Aim of the task >>
Line by line, please look for the word "APERTURE" in the following records, then copy each line you find it in.

(Stored items)
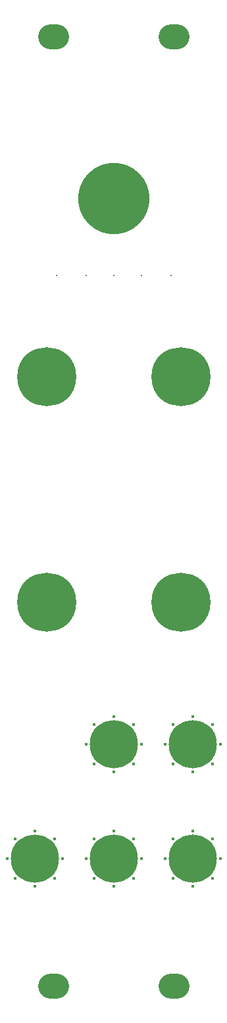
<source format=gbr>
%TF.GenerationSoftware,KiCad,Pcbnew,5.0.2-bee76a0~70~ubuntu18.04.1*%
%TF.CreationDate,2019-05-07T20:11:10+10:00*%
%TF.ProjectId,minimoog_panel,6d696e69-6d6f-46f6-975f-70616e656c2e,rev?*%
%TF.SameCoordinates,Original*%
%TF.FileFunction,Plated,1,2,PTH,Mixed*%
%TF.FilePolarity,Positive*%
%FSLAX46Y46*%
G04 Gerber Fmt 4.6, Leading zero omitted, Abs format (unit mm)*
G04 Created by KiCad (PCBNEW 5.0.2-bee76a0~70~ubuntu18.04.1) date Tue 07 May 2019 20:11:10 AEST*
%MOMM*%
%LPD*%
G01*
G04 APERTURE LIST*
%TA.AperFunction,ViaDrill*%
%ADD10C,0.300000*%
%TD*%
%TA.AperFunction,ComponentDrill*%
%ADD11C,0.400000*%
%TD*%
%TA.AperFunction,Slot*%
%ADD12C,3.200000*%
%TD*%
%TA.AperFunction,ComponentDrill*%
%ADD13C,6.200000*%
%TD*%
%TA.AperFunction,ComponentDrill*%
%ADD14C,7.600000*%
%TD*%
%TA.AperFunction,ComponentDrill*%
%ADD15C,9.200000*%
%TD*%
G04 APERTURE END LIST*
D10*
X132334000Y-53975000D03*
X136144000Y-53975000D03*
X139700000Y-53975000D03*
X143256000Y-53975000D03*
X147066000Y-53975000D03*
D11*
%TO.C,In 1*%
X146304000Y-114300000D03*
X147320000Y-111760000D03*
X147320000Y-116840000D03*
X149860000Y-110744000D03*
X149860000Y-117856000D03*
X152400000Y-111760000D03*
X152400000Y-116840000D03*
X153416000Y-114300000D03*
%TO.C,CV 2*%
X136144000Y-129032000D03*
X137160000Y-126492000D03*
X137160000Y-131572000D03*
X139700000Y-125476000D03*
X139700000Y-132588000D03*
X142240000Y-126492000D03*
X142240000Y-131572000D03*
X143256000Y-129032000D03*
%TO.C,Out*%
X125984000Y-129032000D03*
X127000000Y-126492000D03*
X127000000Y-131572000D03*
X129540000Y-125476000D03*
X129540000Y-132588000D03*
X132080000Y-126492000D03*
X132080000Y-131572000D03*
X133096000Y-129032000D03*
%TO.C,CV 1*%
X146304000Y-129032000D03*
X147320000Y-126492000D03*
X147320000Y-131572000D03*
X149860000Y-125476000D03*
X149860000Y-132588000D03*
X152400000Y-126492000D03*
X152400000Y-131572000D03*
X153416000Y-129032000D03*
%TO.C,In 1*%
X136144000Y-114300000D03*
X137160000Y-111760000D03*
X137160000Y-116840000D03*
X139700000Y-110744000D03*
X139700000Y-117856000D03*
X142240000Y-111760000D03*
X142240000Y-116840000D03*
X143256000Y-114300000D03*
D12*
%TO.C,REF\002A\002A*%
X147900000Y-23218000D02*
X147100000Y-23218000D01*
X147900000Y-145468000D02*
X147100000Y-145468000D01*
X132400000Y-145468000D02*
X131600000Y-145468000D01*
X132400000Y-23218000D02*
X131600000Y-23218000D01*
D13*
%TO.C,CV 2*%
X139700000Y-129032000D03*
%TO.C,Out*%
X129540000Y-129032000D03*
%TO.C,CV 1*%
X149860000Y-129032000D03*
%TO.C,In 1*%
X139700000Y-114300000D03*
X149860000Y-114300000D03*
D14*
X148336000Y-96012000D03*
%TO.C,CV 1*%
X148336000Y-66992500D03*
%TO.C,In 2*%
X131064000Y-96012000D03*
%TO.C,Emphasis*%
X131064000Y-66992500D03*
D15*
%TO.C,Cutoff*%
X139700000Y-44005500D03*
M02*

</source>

Response below >>
G04 APERTURE LIST*
G04 APERTURE END LIST*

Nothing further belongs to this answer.